Plaque covered teeth, bad breath, bleeding gums and pain on eating hard food are commonly seen in older pets and are signs of periodontal disease.
Periodontal disease involves the buildup of plaque and calculus on teeth, which serves as a breeding ground for zillions of bacteria. The animal mounts an immune response to all these bacteria and the byproduct of this immune response is that the dog starts destroying its own gums, leading to rotting teeth sitting in rotting gums.
Periodontal disease may seem like something to expect and ignore in older pets but that is not the case. It can cause all sorts of secondary problems; tooth abscesses, jaw bone infections, chronic respiratory infections and has even been implicated in heart and liver disease.
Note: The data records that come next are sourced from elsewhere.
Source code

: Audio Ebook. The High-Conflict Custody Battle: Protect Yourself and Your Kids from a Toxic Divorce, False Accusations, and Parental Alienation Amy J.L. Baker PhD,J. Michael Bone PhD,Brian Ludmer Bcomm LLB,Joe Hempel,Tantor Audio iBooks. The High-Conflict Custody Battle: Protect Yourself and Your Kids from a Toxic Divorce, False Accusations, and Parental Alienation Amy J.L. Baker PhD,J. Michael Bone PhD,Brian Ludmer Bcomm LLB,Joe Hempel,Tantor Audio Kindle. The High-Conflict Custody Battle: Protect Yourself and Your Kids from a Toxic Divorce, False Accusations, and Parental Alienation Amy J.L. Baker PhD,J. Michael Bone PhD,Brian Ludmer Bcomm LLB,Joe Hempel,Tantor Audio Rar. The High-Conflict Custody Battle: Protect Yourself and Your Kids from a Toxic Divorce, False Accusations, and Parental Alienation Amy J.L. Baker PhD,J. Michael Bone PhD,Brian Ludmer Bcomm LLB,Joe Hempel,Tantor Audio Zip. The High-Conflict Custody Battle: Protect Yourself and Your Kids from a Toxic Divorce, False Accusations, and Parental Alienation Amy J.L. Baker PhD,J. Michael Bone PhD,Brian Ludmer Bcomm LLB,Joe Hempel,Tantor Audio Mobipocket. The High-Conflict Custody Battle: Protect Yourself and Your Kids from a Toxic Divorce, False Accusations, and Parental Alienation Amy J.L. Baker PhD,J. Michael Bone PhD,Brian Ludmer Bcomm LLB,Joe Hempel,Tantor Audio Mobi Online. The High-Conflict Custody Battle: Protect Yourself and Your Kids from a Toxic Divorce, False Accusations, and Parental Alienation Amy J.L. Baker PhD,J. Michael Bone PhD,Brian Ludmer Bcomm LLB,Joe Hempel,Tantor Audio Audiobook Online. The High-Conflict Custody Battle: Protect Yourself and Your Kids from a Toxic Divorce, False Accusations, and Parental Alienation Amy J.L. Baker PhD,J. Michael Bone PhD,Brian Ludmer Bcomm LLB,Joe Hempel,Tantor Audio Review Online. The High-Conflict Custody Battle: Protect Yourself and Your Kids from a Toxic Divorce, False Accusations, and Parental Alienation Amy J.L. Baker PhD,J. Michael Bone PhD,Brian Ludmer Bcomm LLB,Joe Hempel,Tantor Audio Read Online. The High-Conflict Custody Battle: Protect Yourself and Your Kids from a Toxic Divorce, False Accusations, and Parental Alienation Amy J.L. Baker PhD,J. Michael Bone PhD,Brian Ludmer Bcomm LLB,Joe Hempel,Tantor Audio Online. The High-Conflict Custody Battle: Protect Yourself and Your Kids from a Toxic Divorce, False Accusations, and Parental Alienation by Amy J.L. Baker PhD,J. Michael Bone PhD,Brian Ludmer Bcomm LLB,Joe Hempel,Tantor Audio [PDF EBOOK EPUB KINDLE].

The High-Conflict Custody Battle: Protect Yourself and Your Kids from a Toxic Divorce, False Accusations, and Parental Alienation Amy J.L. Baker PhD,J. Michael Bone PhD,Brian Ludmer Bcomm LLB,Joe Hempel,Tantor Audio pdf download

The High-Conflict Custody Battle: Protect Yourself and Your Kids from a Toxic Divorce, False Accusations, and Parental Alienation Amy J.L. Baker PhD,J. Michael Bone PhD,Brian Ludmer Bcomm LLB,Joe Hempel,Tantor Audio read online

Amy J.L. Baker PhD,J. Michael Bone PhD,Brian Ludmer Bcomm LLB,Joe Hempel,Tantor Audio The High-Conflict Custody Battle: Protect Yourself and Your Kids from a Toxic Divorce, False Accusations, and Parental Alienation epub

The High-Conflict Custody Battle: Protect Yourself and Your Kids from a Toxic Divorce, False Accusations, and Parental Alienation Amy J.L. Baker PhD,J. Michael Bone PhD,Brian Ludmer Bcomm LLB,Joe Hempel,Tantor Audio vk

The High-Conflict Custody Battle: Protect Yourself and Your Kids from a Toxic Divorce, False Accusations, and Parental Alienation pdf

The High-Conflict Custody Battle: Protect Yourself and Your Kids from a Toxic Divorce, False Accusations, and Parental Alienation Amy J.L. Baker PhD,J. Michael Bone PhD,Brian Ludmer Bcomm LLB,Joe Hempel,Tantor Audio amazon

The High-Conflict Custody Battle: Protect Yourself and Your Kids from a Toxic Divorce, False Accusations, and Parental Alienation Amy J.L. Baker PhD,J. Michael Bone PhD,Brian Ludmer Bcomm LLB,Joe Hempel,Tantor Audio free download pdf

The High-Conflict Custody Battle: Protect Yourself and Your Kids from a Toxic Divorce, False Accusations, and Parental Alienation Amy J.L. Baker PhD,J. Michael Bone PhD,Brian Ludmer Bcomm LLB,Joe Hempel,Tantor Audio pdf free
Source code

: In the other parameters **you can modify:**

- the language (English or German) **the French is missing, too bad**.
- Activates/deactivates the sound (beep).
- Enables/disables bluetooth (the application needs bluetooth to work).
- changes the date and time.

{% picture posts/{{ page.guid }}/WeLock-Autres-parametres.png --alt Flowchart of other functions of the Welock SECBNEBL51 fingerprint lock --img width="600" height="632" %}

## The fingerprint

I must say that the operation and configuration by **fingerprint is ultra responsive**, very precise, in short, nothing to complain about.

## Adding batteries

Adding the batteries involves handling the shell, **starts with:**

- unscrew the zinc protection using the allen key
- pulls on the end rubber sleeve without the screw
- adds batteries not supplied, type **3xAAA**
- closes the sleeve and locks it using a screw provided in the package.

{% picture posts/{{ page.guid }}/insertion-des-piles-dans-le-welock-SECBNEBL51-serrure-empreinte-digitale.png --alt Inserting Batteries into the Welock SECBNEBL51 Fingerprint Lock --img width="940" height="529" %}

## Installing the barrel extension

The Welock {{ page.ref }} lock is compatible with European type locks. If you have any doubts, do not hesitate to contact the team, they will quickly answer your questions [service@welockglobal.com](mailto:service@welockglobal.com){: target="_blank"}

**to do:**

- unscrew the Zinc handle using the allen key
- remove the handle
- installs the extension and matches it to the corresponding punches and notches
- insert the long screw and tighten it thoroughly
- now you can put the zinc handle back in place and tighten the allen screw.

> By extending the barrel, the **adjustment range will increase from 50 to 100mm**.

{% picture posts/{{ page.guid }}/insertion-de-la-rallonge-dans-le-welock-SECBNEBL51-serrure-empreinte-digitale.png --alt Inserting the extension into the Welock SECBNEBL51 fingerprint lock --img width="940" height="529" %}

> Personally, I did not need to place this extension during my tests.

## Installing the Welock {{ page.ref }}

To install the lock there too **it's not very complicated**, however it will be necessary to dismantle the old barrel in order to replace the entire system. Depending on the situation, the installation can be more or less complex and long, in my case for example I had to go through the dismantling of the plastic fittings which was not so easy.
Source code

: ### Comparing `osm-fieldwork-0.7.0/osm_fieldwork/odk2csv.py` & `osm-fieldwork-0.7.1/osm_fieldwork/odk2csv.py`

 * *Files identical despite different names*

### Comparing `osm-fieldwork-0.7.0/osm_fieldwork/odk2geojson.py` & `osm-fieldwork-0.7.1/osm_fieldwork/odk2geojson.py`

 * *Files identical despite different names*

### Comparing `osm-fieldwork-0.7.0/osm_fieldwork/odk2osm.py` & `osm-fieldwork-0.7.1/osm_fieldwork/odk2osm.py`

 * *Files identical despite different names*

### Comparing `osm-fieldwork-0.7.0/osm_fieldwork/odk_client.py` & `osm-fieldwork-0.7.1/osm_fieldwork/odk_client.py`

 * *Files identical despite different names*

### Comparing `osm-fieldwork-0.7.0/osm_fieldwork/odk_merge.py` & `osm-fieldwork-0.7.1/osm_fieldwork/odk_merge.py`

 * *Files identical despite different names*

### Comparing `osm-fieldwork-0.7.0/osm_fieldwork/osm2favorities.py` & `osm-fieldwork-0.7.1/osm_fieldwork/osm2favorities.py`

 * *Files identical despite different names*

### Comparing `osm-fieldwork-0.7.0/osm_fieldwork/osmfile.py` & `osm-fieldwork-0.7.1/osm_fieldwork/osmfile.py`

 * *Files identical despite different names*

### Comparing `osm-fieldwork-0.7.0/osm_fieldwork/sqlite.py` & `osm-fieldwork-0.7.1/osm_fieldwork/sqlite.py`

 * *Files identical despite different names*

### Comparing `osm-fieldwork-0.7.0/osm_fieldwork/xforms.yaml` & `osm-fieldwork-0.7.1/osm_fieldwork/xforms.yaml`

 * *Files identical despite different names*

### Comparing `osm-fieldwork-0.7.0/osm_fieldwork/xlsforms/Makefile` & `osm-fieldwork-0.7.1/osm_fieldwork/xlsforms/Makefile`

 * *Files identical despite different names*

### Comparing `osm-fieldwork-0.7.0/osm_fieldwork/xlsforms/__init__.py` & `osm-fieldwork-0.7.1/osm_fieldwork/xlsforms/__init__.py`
Cats especially, stop eating when their teeth are sore, leading to severe loss of weight and secondary liver disease issues.
Ideally one should brush pets’ teeth regularly or apply special oral rinses that inhibit plaque, provide dental chews or dental diets that prevent the proliferation of plaque. However, if you notice a lot of plaque on your pet’s teeth better to treat early by bringing into us for a dental scale and polish; where we break off all the rotten calculus and polish the teeth clean. If the gums have already started to be eaten away and the teeth are loose, we will probably have to pull these teeth out.